Okay, first assertion by the author I wish to talk about: Asian Americans, although we have fantastic college acceptance and graduation rates, meet a "Bamboo Ceiling" in the corporate world, evidenced by some anecdotes and the fact that only 1.8% of Fortune 500 companies have Asian CEOs. Therefore, all the math drills and cram schools we force our kids to attend do not guarantee success in life after school.
First off, I agree that this Bamboo Ceiling phenomenon exists; I just don't think the statistics he has chosen to use even begin to prove his point. If we go by the Fortune 500 measure, everyone in America besides these 500 CEOs hasn't succeeded, and I'm sure many of them beg to differ. And I'm not talking from the "money doesn't guarantee happiness" point of view either...fine, you want to judge success by Benjamins, I can talk Benjamins.
How about the thousands of Asian Americans who can say: "I may not have made $37 million dollars last year as CEO of PepsiCo (ironically CEOed by a woman of South Asian descent), but as a boring-ass middle-tier lawyer I did make $300,000." I dunno about you, but that still seems like success to me. And don't forget all the Asian Americans who knowingly opt out of the rat race either by becoming public servants, activists, artists and designers, church leaders (I wonder what the combined net worth of all the Korean churches in America is...I bet it's not too shabby), and self-employed.
It's tough to become a Fortune 500 CEO, or any kind of CEO that necessitates moving up the corporate ladder. The reason why so many of them are tall white men is because their predecessors were tall white men. The Old Boy Network has been around for what, 12 generations now, and that club is hard to get into, and it usually involves multiple generations of inherited money, power, and connections to people like governors and board members, so they're not bound to look kindly on some fresh-faced 2nd generation ethnic-American whose family's net worth cannot buy a congressional district. I think it's amazing that even 9 Asian Americans managed to pierce through that veil. Go them!

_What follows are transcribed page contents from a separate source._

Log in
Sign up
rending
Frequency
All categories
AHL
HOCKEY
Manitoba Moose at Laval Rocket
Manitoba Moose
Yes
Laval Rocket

Which brings me to my second point: you think Asian Americans have it bad? Talk to a Latino or African American. Their "success" numbers drop off in high school, let alone college. Or how about women of all races? Injustice comes in many flavors.
My second cause of dismay was the uncomfortably long portion dedicated to learning pick up artist tricks in order to bone white girls. After all this compelling talk about real Asian American issues, with no segue at all, suddenly I'm thrust into a world I don't think I'm meant to witness with a motley crew of alpha-males-in-training. Their mission statement: "What is good in life?" “To crush my enemies, see them driven before me, and to hear the lamentation of their women—in my bed!”
Work and life success equated with contrived sexual conquests? Really? Who invited me to the sausage fest?
However, this bombastic tone screeches to a halt near the end when he starts talking about Amy Chua's Tiger Mom book. In fact, his review is the most nuanced and intriguing I've read on the topic, and it actually made me want to finally read the book. Which brings me to my final reaction: despite the gut-wrenching, angry ways he describes his own and the world's shortcomings, Wesley Yang strikes me a pinnacle of his definition of success. He has a semi-naked picture of himself published in his barely-edited cover story for New York Magazine, for goodness' sake! And dare I say, despite his first few paragraphs, he accomplished this as an Asian American.
PS: While I was writing this, Ask a Korean's response came into my feed reader. It's some good shit.